Was Copilot Cowork kann
Die Integration macht Claude zum Arbeitstier innerhalb der Microsoft-Welt. Präsentationen in PowerPoint erstellen, Daten in Excel zusammenziehen, E-Mails verschicken und Meetings koordinieren — alles direkt aus der M365-Umgebung heraus. Kein Wechsel zwischen Tools, kein Copy-Paste zwischen Anwendungen.
Microsoft verpackt das Ganze als Teil seines neuen E7-Lizenzmodells. Copilot Cowork startet in einer limitierten Research Preview und soll im Laufe des Monats für Microsofts Frontier-Programm ausgerollt werden.
Warum das wichtig ist
Zwei Dinge machen diese Partnerschaft bemerkenswert. Erstens: Microsoft investiert in Anthropic als Technologie-Partner, obwohl das Unternehmen gleichzeitig den größten Konkurrenten — OpenAI — finanziert. Das zeigt, wie pragmatisch der Enterprise-Markt funktioniert.

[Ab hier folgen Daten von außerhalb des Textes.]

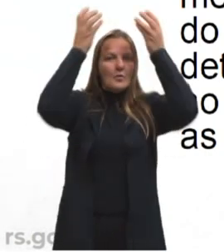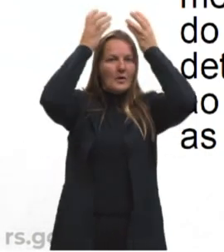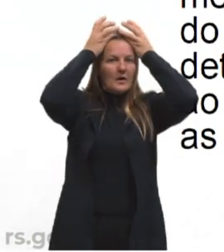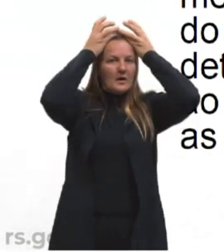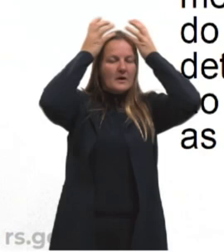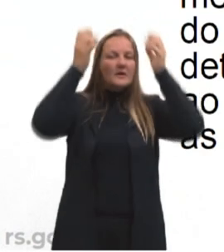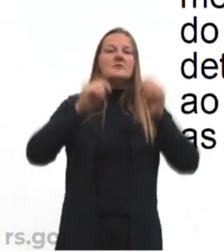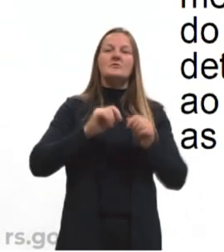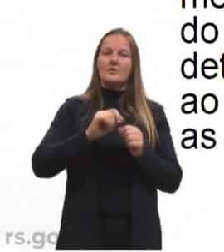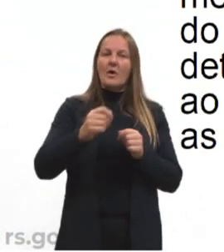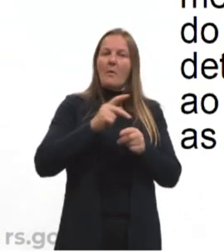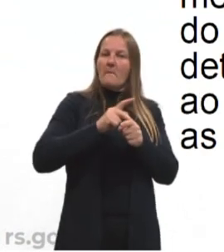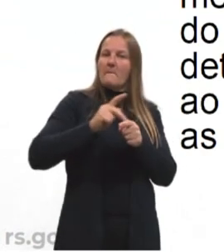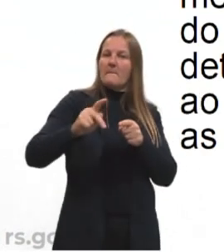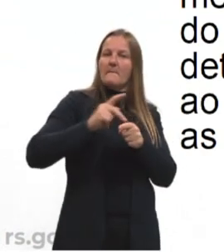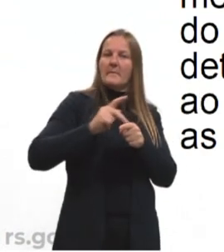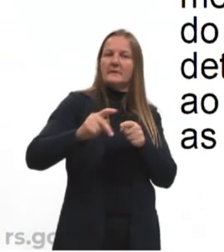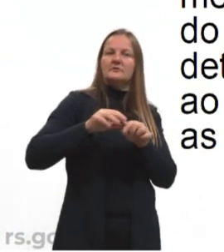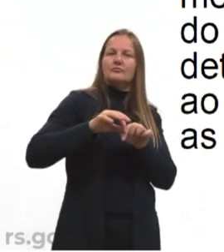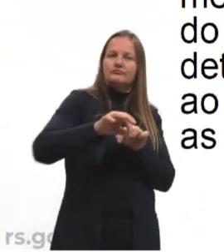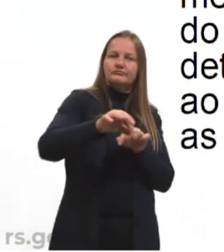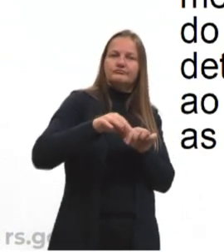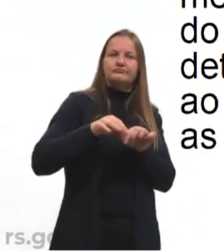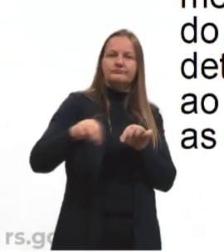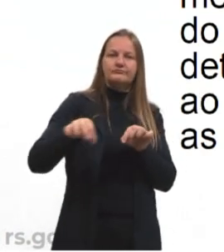adotadas como padrão para as medições.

Zweitens: Für Anthropic ist das ein starkes Signal mitten in der Pentagon-Krise. Während die US-Regierung versucht, Anthropic aus Bundesbehörden zu verbannen, öffnet Microsoft die Tür zum Enterprise-Markt noch weiter. Die Botschaft ist klar: Der privatwirtschaftliche Markt steht hinter Claude.
Einordnung
Die M365-Integration ist ein kluger Schachzug — für beide Seiten. Microsoft bekommt ein weiteres KI-Modell für sein Enterprise-Ökosystem, Anthropic bekommt Reichweite und Legitimation zu einem Zeitpunkt, an dem beides Gold wert ist.
Ob Copilot Cowork am Ende besser funktioniert als Copilot allein, wird sich zeigen. Aber die Richtung stimmt: KI dort einbauen, wo die Arbeit tatsächlich passiert.